### DOCUMENT EXCERPT
Making the invisible visible: Evidencing your learning design practice

Woman looking empowered, tearing open translucent plastic that has been keeping her from full view Photo by Mart Production Pexel

Upcoming TELedvisors webinar Thursday 28 August 12 – 1 pm Australian Eastern Standard Time (Brisbane, Sydney, Melbourne, Hobart, Canberra)

Learning designers, education designers and technologists play a central role in the design and development of quality educational experiences. Yet this contribution remains largely hidden, undocumented and unacknowledged in the sector.  This lack of visibility can leave designers without clear professional identities or documented evidence of impact.

Recent literature highlights the gap. Studies on learning design impact tend to measure the effects of design strategies, but rarely address the practitioners themselves.  Researchers note that designers struggle to gain attribution for their work and often find it difficult to demonstrate their value to academic teams. Without concrete evidence, institutions (and students) miss out on the full benefits of design collaboration, and career progression becomes more challenging (Rienties, Nguyen, Holmes & Reedy, 2017; Bisset, 2018; Decherney & Levander, 2020; Ryttberg, 2022; Altena, Ng & Hinze, 2025).

To address these issues, we created the Learning Design Evidence Framework to support learning designers to develop their value proposition when in collaboration with academic teams, to guide them to be more intentional in those collaborations, and to provide a means to evidence the impact of good design in promoting quality teaching and learning to institutions.  It is a means by which learning designers can ‘show’ what they ‘know and do’ (Boreland, Henry & Sharpe, 2025).

Join us as we explain the background of the Framework’s development, share how it’s already being used by practitioners in the sector, and facilitate a guided, hands-on experience using the Framework.  There will also be an opportunity to share your thoughts and observations on how the Framework can help learning designers, educational designers and learning technologists make the invisible visible. 

Making design contributions visible not only benefits individual practitioners but also strengthens collaborative practices across academic and professional roles. We look forward to sharing practical strategies and enhancing impact measurement strategies for participants.

Transcribed page contents:

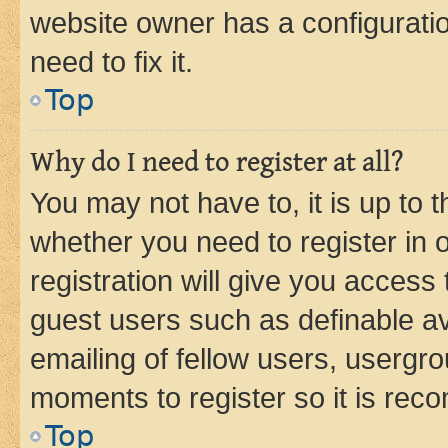
website owner has a configuratio
need to fix it.
Top
Why do I need to register at all?
You may not have to, it is up to 
whether you need to register in
registration will give you access 
guest users such as definable a
emailing of fellow users, usergro
moments to register so it is re
Top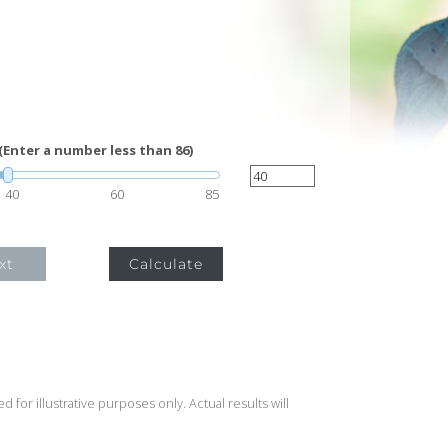
(Enter a number less than 86)
40
60
85
xt
Calculate
 for illustrative purposes only. Actual results will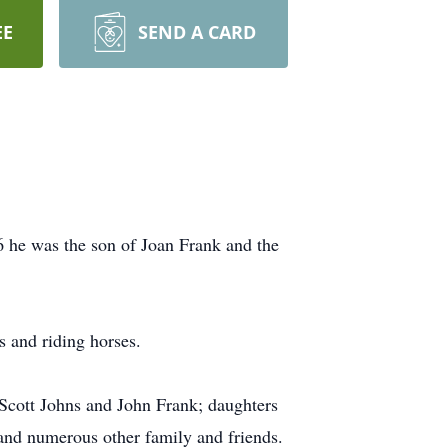
EE
SEND A CARD
6 he was the son of Joan Frank and the
s and riding horses.
 Scott Johns and John Frank; daughters
and numerous other family and friends.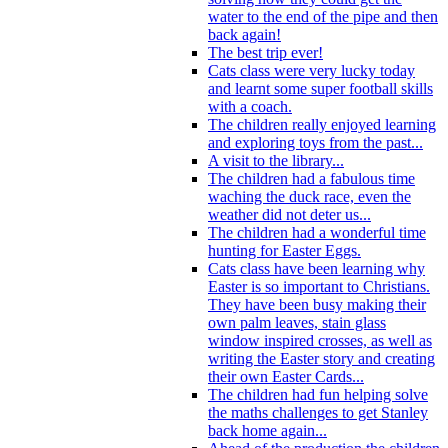
water to the end of the pipe and then
back again!
The best trip ever!
Cats class were very lucky today
and learnt some super football skills
with a coach.
The children really enjoyed learning
and exploring toys from the past...
A visit to the library...
The children had a fabulous time
waching the duck race, even the
weather did not deter us...
The children had a wonderful time
hunting for Easter Eggs.
Cats class have been learning why
Easter is so important to Christians.
They have been busy making their
own palm leaves, stain glass
window inspired crosses, as well as
writing the Easter story and creating
their own Easter Cards...
The children had fun helping solve
the maths challenges to get Stanley
back home again...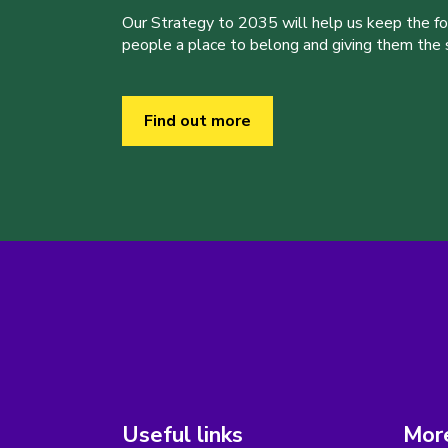
Our Strategy to 2035 will help us keep the f
people a place to belong and giving them the sk
Find out more
Useful links
More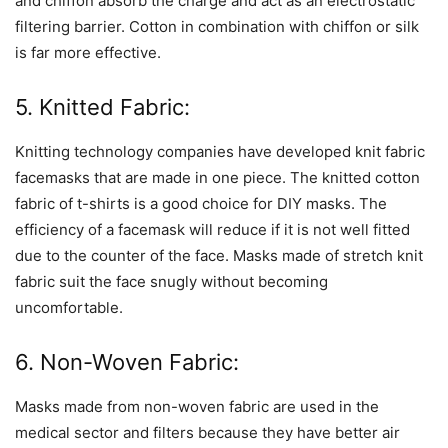
and chiffon absorb the charge and act as an electrostatic
filtering barrier. Cotton in combination with chiffon or silk
is far more effective.
5. Knitted Fabric:
Knitting technology companies have developed knit fabric
facemasks that are made in one piece. The knitted cotton
fabric of t-shirts is a good choice for DIY masks. The
efficiency of a facemask will reduce if it is not well fitted
due to the counter of the face. Masks made of stretch knit
fabric suit the face snugly without becoming
uncomfortable.
6. Non-Woven Fabric:
Masks made from non-woven fabric are used in the
medical sector and filters because they have better air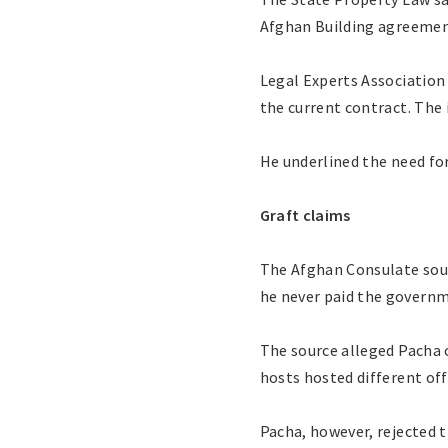
Afghan Building agreement,
Legal Experts Association
the current contract. The 
He underlined the need fo
Graft claims
The Afghan Consulate sour
he never paid the governm
The source alleged Pacha o
hosts hosted different off
Pacha, however, rejected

### COMPLETE THE FOLLOWING
1. From the webinar announcement, reproduce the stretch from "Woman looking empowered, tearing" through "Melbourne, Hobart, Canberra)" word for word.
2. Answer these questions using the webinar announcement, one answer per line:
(a) On what day and at what time does the webinar take place?
(b) What is the name of the framework the organizers created?
(c) What do studies on learning design impact tend to measure?
3. Write the next part of the webinar announcement, picking up after its final sentence.

### ANSWERS BY ITEM NUMBER
1.
Woman looking empowered, tearing open translucent plastic that has been keeping her from full view Photo by Mart Production Pexel

Upcoming TELedvisors webinar Thursday 28 August 12 – 1 pm Australian Eastern Standard Time (Brisbane, Sydney, Melbourne, Hobart, Canberra)

2.
(a) Thursday 28 August, 12 – 1 pm Australian Eastern Standard Time
(b) The Learning Design Evidence Framework
(c) The effects of design strategies

3.
Facilitators:

Jenny Boreland

Jenny has over 25 years’ experience in education, including 16 years in higher education in three Australian universities.  She has held both academic and professional roles and has worked extensively with international students, higher degree research candidates and in executive and professional education.  Currently, she manages a team of learning designers and is committed to supporting them and promoting their contribution to creating quality educational experiences for positive learner outcomes.  

Sue Sharpe

Sue Sharpe is an educator and equity practitioner with 15 years’ experience working in higher education in a variety of roles including learning designer, education focused academic and course director. She is currently the Lecturer of Inclusive Education at Deakin University, an academic development role where she helps to bring an equity lens to current areas of change such as assessment and generative AI.

Tanya Henry

Tanya has over 20 years of experience in education, with expertise in programmatic assessment, curriculum design, and project management. As the Strategic Lead, Assessment Transformation, she provides strategic leadership and mentorship to a team of faculty-based Learning Designers who are driving Assessment Transformation as part of The University of Queensland’s Lead through Learning strategy.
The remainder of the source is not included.